Ao contrário dos humanos, os computadores não têm esperança, aquela disposição de espírito que leva a crer que algo acontecerá (ou deixará de acontecer), mesmo quando a informação disponível aponta em sentido contrário. Os algoritmos desenvolvidos para analisar uma imensa quantidade de dados e tomar uma decisão de compra ou venda de um produto financeiro não foram programados para cruzar os dedos e esperar que o pior passe. Os computadores seguem à risca as instruções com que foram programados e fazem-no em minúsculas fracções de segundo. Por vezes, isto leva a situações inesperadas.
Um mini-crash dos mercados em 2010 ficou na história como um exemplo dos riscos colocados pelas transacções feitas por algoritmos, em particular por aquilo a que se chama high frequency trading (transacções de elevada frequência). É uma prática que envolve grandes quantidades de transacções automatizadas, feitas em curtíssimos períodos de tempo e onde a estratégia é normalmente ter um pequeno ganho em cada uma das múltiplas compras e vendas.
A 6 de Maio daquele ano, o Dow Jones (o índice bolsista que agrega as cotações de grandes empresas como a Microsoft, a Coca-cola e a IBM) estava às 14h47 minutos de Nova Iorque a perder mais de 9%. A maior parte desta queda, invulgarmente grande, acontecera nos minutos anteriores. Ainda antes das 15h, as cotações já tinham recuperado boa parte das perdas.
Foram precisos meses para que as autoridades regulatórias conseguissem explicar o que se passara: o crash tinha sido causado por computadores a comprarem e venderem uns aos outros, numa sucessão imprevisível de eventos. A bola de neve começou com uma empresa que usou um programa de computador para vender 4100 milhões de dólares de contratos de futuros, independentemente do preço de venda. A maior parte foi rapidamente comprada por computadores de high frequency trading. Quando os algoritmos daqueles computadores consideraram que já tinham comprado demasiado, começaram a vender muito rapidamente. Em escassos 14 segundos, os contratos trocaram de mãos 27 mil vezes.
Com uma venda maciça a decorrer, outros investidores começaram a comprar os contratos a preços reduzidos, mas a vender acções que tinham em mercados como a Bolsa de Nova Iorque. Por seu turno, alguns algoritmos detectaram a rápida sucessão de compras e vendas e pararam de transaccionar. O resultado foi um crash de alguns minutos, que terminou quando um algoritmo, desta vez do mercado onde eram trocados os contratos de futuros, interveio e suspendeu as negociações durante cinco segundos.
──────────
_Tarefas a realizar_:
**A.** No excerto sobre o mini-crash de 2010, durante quanto tempo foram suspensas as negociações no mercado dos contratos de futuros?
**B.** Por favor, escreva a continuação do excerto sobre o mini-crash de 2010, começando depois da sua última frase.
Os registos que vêm a seguir têm outra origem.
──────────
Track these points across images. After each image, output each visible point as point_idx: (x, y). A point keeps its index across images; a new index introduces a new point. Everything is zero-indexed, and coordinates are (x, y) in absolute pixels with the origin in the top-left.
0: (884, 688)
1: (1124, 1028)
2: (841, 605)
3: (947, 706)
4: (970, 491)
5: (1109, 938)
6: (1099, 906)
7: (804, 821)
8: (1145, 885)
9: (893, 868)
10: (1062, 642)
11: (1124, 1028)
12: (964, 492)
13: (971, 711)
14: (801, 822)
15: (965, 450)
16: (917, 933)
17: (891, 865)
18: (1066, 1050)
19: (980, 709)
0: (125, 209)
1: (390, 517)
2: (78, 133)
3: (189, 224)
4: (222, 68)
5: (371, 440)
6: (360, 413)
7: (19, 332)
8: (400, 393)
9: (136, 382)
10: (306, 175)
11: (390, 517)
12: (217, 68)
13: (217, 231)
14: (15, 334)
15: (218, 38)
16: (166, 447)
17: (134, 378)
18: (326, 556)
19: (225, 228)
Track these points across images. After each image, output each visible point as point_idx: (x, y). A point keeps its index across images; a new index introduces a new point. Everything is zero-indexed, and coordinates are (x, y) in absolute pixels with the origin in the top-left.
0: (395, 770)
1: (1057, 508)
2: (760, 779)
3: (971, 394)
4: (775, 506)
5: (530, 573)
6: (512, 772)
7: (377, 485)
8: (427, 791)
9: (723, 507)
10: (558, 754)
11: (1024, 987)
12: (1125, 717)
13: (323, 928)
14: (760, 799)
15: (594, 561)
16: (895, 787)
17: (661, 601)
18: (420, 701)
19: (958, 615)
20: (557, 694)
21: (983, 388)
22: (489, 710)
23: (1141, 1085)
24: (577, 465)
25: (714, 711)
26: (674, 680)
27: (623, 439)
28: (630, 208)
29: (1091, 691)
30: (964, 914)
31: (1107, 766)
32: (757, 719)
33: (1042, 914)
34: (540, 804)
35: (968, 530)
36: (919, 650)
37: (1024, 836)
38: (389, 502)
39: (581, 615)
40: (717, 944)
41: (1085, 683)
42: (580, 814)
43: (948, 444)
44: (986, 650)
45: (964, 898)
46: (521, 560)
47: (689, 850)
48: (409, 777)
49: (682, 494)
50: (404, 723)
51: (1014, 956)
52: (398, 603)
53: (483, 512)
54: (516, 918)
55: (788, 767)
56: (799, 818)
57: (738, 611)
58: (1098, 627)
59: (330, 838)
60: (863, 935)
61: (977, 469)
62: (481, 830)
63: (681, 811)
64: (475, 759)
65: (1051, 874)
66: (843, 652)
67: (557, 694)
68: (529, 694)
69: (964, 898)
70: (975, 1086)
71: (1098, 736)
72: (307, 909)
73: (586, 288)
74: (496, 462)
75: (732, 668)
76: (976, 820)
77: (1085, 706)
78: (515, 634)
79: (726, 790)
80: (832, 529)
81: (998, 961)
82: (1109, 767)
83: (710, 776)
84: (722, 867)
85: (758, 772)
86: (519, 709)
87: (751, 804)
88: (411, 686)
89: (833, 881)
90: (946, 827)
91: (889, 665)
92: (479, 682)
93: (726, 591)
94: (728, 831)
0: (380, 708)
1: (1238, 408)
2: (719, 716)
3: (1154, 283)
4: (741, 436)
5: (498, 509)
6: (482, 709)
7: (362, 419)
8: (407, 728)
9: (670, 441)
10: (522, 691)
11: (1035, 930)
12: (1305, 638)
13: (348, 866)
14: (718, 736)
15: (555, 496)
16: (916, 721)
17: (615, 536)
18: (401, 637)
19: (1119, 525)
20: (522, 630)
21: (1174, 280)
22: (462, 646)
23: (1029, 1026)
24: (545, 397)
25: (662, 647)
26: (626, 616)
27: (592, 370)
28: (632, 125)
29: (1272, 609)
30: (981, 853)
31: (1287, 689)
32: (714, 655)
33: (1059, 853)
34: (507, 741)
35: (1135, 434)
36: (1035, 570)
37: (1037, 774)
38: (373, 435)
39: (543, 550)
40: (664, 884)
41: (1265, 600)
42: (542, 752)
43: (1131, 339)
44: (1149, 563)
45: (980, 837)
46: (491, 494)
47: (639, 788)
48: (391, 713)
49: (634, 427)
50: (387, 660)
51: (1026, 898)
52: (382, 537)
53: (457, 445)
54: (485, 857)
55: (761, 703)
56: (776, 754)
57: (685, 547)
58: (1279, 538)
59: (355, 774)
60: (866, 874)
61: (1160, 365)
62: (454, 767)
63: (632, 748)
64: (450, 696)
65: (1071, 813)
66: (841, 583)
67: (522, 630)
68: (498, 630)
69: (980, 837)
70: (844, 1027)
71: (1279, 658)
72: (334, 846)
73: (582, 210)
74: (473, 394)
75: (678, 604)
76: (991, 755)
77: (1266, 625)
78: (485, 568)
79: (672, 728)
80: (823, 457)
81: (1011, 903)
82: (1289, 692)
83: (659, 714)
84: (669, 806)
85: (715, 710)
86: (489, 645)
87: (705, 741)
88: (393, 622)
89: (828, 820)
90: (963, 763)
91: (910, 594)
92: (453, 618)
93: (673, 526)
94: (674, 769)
──────────
_Tarefas resolvidas_:
**A.** Durante cinco segundos.

**B.**
Ser o primeiro
Nas rapidíssimas transacções algorítmicas de alta frequência, ser o primeiro a ter acesso a informação relevante é uma vantagem que se mede em milésimos de segundo (ou, às vezes, até menos). A proximidade física às fontes de informação e aos mercados onde as acções e demais instrumentos são transaccionados é um bem cobiçado, já que permite encurtar o tempo que os dados e as ordens de compra e venda demoram a percorrer (normalmente através de cabos de fibra óptica) a distância entre computadores.
“Cada microssegundo de vantagem conta. Ligações mais rápidas de dados entre bolsas minimizam o tempo que se demora a fazer uma transacção; as empresas lutam para ver qual é o computador que pode ser colocado mais próximo”, explica, num artigo recente para a revista Nature, o físico Mark Buchanan, autor do livro Forecast: What Physics, Meteorology and the Natural Sciences Can Teach Us About Economics.
Buchanan argumenta que as transacções ultra-rápidas têm algumas vantagens. Por um lado, diz, tornou-se mais barato investir, já que as comissões cobradas aos investidores caíram com esta prática. Por outro, os preços dos diferentes instrumentos financeiros ajustam-se mais rapidamente. “Em 2000, eram precisos, em média, minutos para que a mudança de preço num instrumento se repercutisse nos outros. Agora, demora menos de dez segundos. Nem toda a gente gosta disto: uma sincronização rápida elimina as oportunidades de lucro das empresas que fazem dinheiro por conhecerem os desequilíbrios momentâneos de preços”.
Associada às transacções de alta frequência está também a prática de colocar no mercado sucessivas ordens de venda, a preços progressivamente mais altos, com o objectivo de descobrir que ordens são aceites e assim saber o preço máximo que alguém está disposto a pagar – estas ordens são dadas e canceladas em fracções de segundo.
O prémio Nobel da Economia Joseph Stiglitz está no campo dos detractores deste tipo de práticas. Num discurso no ano passado, apelou a um maior escrutínio, disse ser céptico quanto ao “valor social” das transacções de elevada frequência e classificou-as como um jogo de soma negativa. “Porque o retorno privado pode exceder o retorno social, haverá um excessivo investimento na velocidade de aquisição de informação”, observou o economista.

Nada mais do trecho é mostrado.